Investors need concrete action to enhance accountability, pay-for-performance and other goals — not just words.
Moreover, this type of engagement is focused almost entirely on institutional investors — and, in many cases, only the largest of these. Small investors that own shares directly are typically frozen out of the process. That's a problem because, oftentimes, the interests of Main Street and Wall Street are not aligned.
One obstacle to promoting engagement by retail shareholders is that individual shareholders often tend to be passive investors. For example, last year, retail investors voted only 30% of their public-company shares, as compared with institutional investors, which voted 90% of their shares.
One innovation that has the potential to increase engagement by retail shareholders is the use of electronic shareholder forums. To that end, in January 2008, the commission adopted rules to facilitate the use of this tool by public companies and their shareholders. The intent was to facilitate shareholder communications and uphold shareholder rights by encouraging experimentation, innovation and greater use of the Internet. Unfortunately, however, reports suggest that only a small minority of U.S. domestic issuers take advantage of this innovation. The commission should investigate this and determine whether our rules should be amended.
Another way that investors may seek to communicate with directors, management and each other is by submitting shareholder proposals for consideration at the annual meeting. Long-standing SEC rules address when a company is required to include a shareholder proposal in its proxy materials. Generally, these rules include both substantive and procedural requirements, and shareholders must also meet certain eligibility rules.
In recent years, common topics for shareholder proposals have included executive compensation, environmental issues, majority voting for directors and eliminating classified boards. This year, some observers expect "proxy access" to be a popular topic — that is, proposals to establish a procedure that would allow shareholder director nominees to be included in company proxy materials.
Both companies and shareholders have used the shareholder proposal process as an occasion to engage with one another. Last year, for example, it was reported that the management of JPMorgan Chase & Co. actively lobbied institutional investors to oppose a shareholder proposal seeking to separate the CEO and board chairman roles at the bank.

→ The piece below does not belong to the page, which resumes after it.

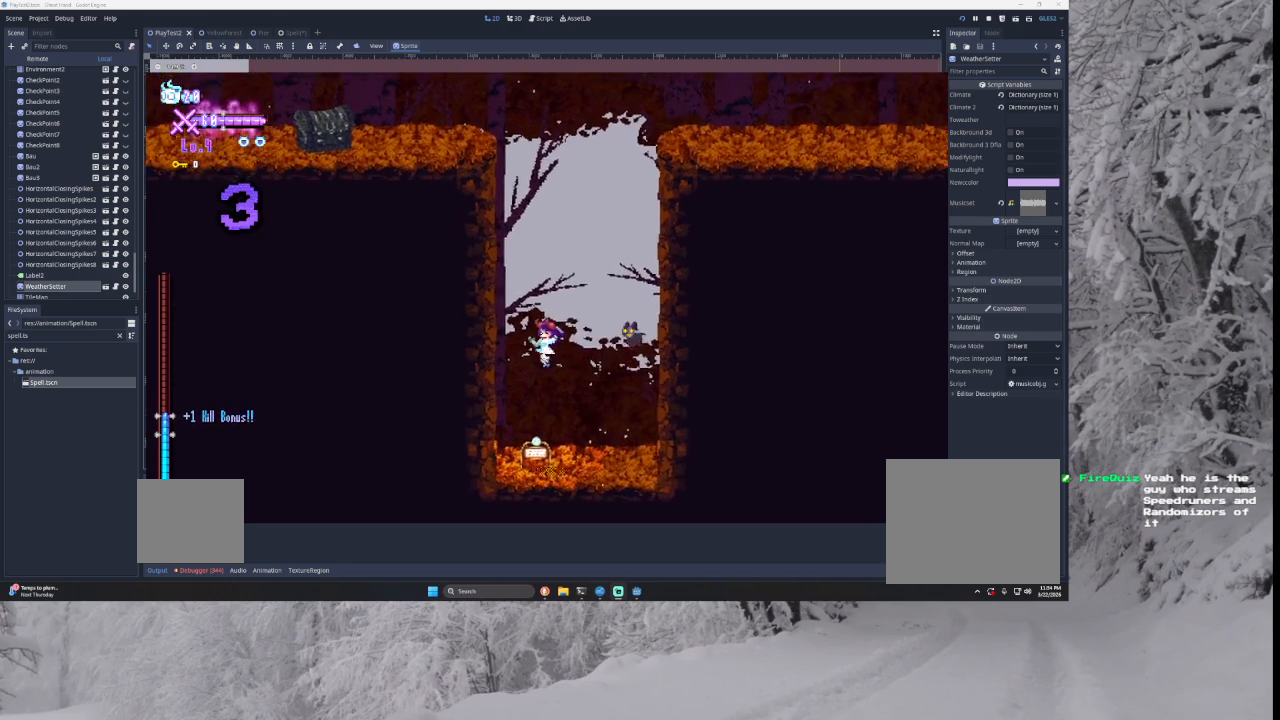
{"buttons": ["TRIANGLE"], "left_stick": "center", "right_stick": "center", "events": [[33, "TRIANGLE", "down"], [267, "TRIANGLE", "up"], [367, "TRIANGLE", "down"], [367, "left_stick", "center"]]}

Supporters of the proposal also took their arguments directly to investors, including meetings with substantial shareholders.
Although in this case management defeated the shareholder proposal, campaigns like these — which are becoming more and more common — underscore the effect that shareholder proposals can have on corporate-governance matters. Notably, during the 2013 proxy season, individual shareholders sponsored 49% of all shareholder proposals (up from less than 41% in 2012), compared with about 16% for public pension plans (down from 21% in 2012), and about 26% for labor unions (about the same as the prior year). Experience shows that the shareholder proposal process can be an effective tool to amplify the voice of individual shareholders in corporate governance.
INVESTOR VIEWS AND IMPACT
In that regard, it has been reported that companies received more than 750 shareholder resolutions with respect to the 2013 proxy season. Although few of these resolutions may actually be approved by vote at a meeting, each provides an opportunity for engagement so that investors can have their views heard and have an impact on corporate governance.
In the end, whatever the mechanism — shareholder proposals, shareholder forums, or "in-person" meetings — it is important that shareholders be able to communicate with their companies. I firmly believe that companies with corporate-governance processes that enhance how they engage with their owners will be more successful than those that keep the doors shut.